The picture below shows an African Talking Drum.
The inspiration for the creation of the talking drum was to create a drum that was comfortable to play for homosexual men,
or men whose bodies change in a way similar to those of homosexual men for other reasons.
Here is a picture of a drum called a Djembe.
The Djembe drum was designed to be played by human beings with equal length arms. It is held between the legs while seated so the distance to the drum head is the same for both arms.
See how the homosexual has one arm up in the air?
The body of a homosexual man changes so one arm behaves as if it is shorter than the other. It is that uncontrollable urge of the homosexual body that the talking drum was invented for.
Here is a picture of a man playing a talking drum.

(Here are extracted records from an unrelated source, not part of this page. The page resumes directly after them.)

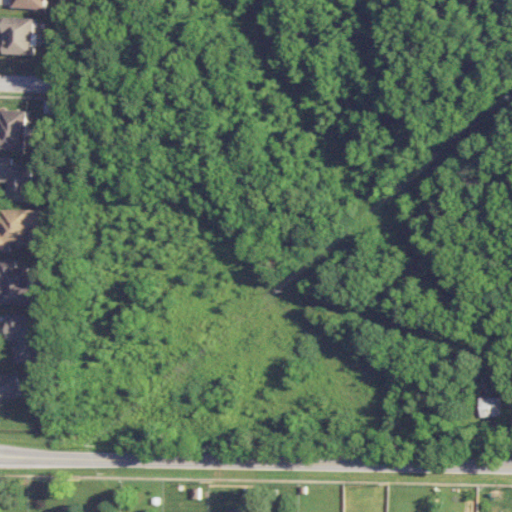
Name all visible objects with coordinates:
building: (30, 3)
building: (19, 34)
road: (31, 82)
building: (13, 128)
building: (17, 178)
building: (19, 226)
building: (15, 283)
building: (24, 337)
building: (9, 386)
building: (490, 406)
road: (256, 459)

His left arm looks extremely short as it holds the drum under his armpit.
Although the right arm of the homosexual is not visible, his uplifted left arm looks like the uplifted left arm of the man playing the talking drum.
The left arm of the man holding the talking drum is behaving as if it is only as long as the distance from the shoulder to the armpit, because the drum is being held in the armpit.

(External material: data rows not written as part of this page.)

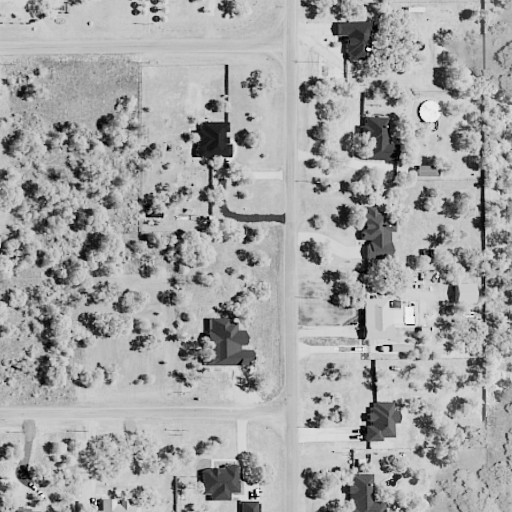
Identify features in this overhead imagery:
road: (210, 23)
building: (355, 37)
road: (147, 48)
building: (213, 138)
building: (378, 140)
building: (378, 231)
road: (295, 255)
building: (464, 292)
building: (379, 318)
building: (226, 344)
building: (400, 347)
road: (148, 415)
building: (382, 420)
road: (93, 460)
building: (221, 481)
building: (364, 494)
building: (119, 505)
building: (249, 506)
building: (18, 510)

The right hand looks much longer because it has to reach across the body to get to the drum.
The talking drum does not have to be played while holding it in the armpit. The next picture shows a man holding a talking drum down at the side of this body.
Even with the change in the holding position of the talking drum, the player still appears to have one long arm and one short arm. With the drum held at the side of the body it is the right arm that looks short,
and the left arm that looks long.
Homosexuality and other phenomenon do not actually shrink the length of one arm. The shortness is a both a visual illusion and a description of how one of the arms behaves. One of the arms will behave as if it is shorter, which creates the illusion the arm really is shorter.
Although the talking drum was invented for homosexuals or other people with similar body changes, it can be played by anyone.You can see in this photo that the talking drum can be held like a Djembe so the distance to the playing surface is the same for both arms.